Although it is much better to file the I-539 prior to the end of your period of authorized stay, due to the current situation, you may have an argument for “extraordinary circumstances” that can be shown to USCIS to overcome the late filing of the I-539 extension request. It is important that you work with a competent and experienced immigration lawyer so that you can put a case together that presents your stay extension request in a persuasive and efficient manner, and in a way that shows that you took due diligence to file as soon as you possibly could under the circumstances.

What if my I-94 says “D/S?”
D/S is short for “duration of status.” This is most commonly seen with those who entered on a student visa (F1). What the “duration of status” indication means is that as long as the individual is doing all of the things that they are required to do to maintain their student status in good faith, their stay remains valid.
If COVID-19 and the crisis have created a situation for you where you believe you will not be able to maintain your student status, or you have already lost this status, it is essential that you speak to an immigration lawyer immediately, to see what extension of stay options may exist for you.

What can I do if I was admitted on a work-related visa, but got laid off from my job due to the economic crisis?

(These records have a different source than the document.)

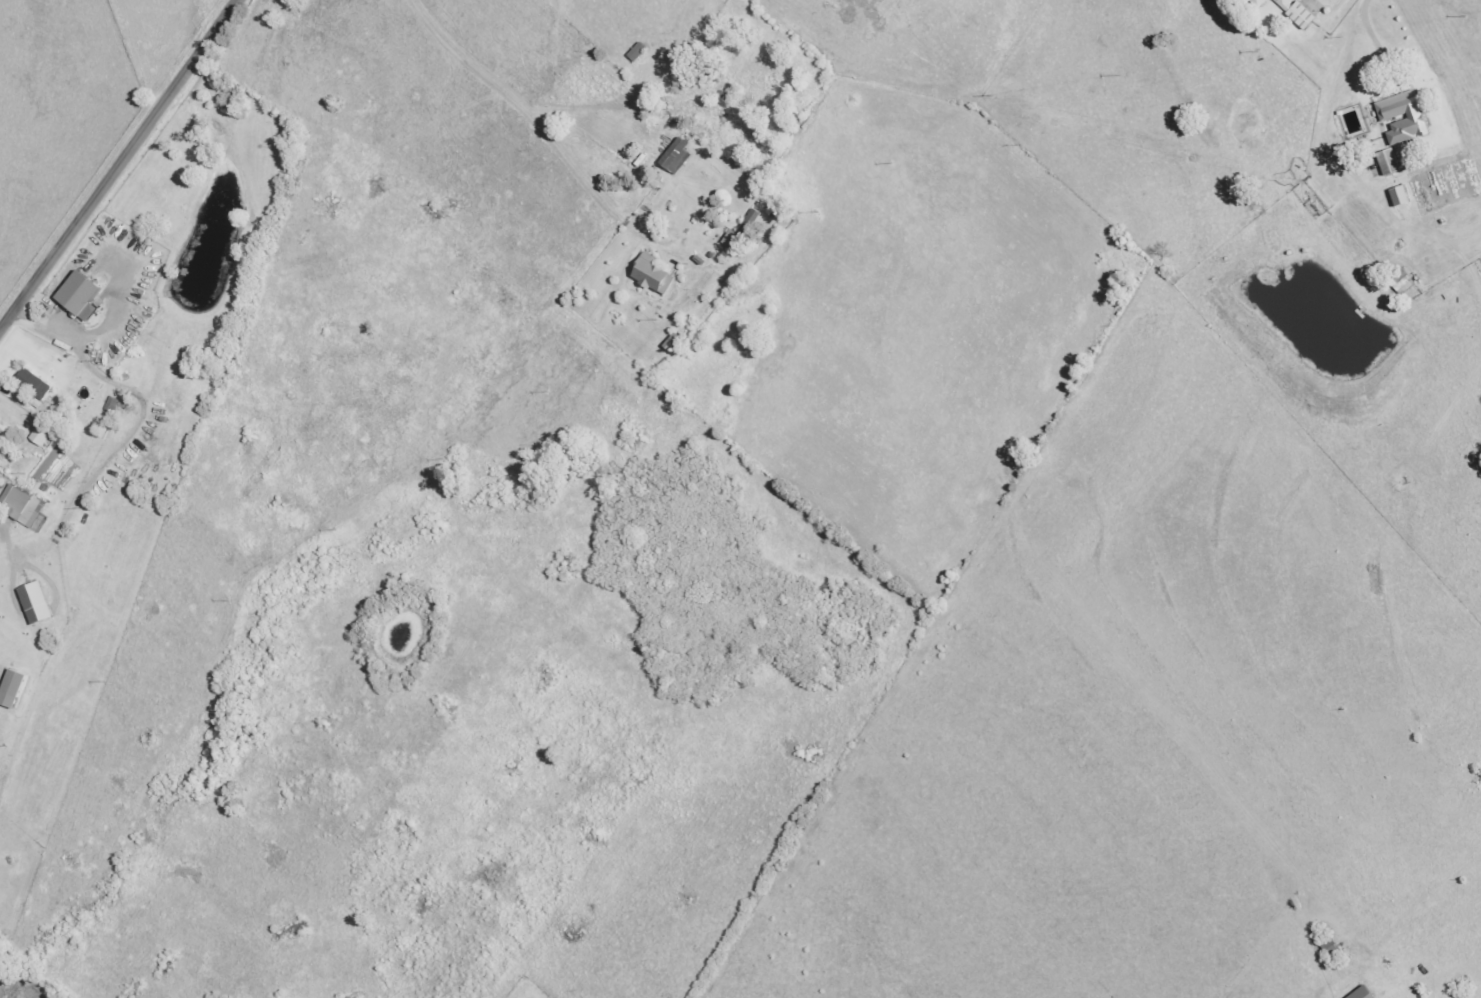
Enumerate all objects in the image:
building: (1256, 2)
road: (1309, 2)
building: (1282, 3)
building: (1298, 15)
road: (688, 29)
building: (632, 53)
road: (1343, 71)
building: (1399, 117)
road: (555, 141)
building: (673, 156)
building: (1386, 162)
road: (117, 164)
building: (1396, 196)
building: (739, 232)
building: (649, 274)
building: (75, 296)
building: (669, 342)
building: (31, 384)
building: (110, 404)
building: (22, 507)
building: (32, 603)
building: (16, 687)
building: (1359, 993)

More and more, we are getting calls and emails from people who were on work visas attached to a specific job, such as the H1B, E-3 or TN visa, and then the COVID-19 crisis hit the economy, and this person has been laid off. The first thing that is important to note is that for work-related visas, an individual is given a grace period of 60 days from the date they lose their job, assuming it doesn’t exceed the period of authorized stay on their I-94. So that is a built in 60 days from the date of the layoff.

Can I stay later than that 60-day grace period? What if I cannot leave the United States in 60 days due to the health crisis?

It may be possible for a person who is within the 60-day work visa grace period to make a request to “change status” to another status, such as the B1/B2 visitor visa status, with a showing of good cause. It is important that such a request be made before the 60-day grace period ends, so it is key to speak to a qualified immigration lawyer right away.

What if I was admitted under the Visa Waiver Program (VWP)?

Under normal circumstances, those who enter on the VWP cannot request extensions of stay or change their status (though they can adjust their status if married to a US citizen). This is what makes the Visa Waiver Program unique. Those on it can enter essentially without a visa, but the downside is there are no extensions or changes to the authorized stay. However, under the current situation, if you entered on the VWP and find yourself in a circumstance where it is simply impossible to leave, then you may be able to request a form of relief called “Satisfactory Departure.”

This request can be made with Customs and Border Protection (CBP), depending on various circumstances. A grant of Satisfactory Departure by CBP can lead to the individual getting up to an extra 30 days to leave the United States without being considered to having violated their VWP entry and exit requirements. And due to the seriousness of the pandemic, it may even be possible to ask for a second Satisfactory Departure grant, if the person who entered on VWP is already on their first grant.

This is, of course, a case by case situation, and it is key to speak to a competent immigration lawyer about your particular set of circumstances.

Can I do these requests by myself or should I hire an immigration lawyer?

We are truly in uncharted territory with the COVID-19 epidemic and crisis. Never in most people’s memory has such a total shutdown of society happened. The effects on the immigration and visa system have been striking. With requests before the Immigration authorities during normal times, it was always best to have an  experienced immigration lawyer on your side . Now, with a crisis and the stakes even higher, it definitely makes sense to have a competent lawyer to help you through the process.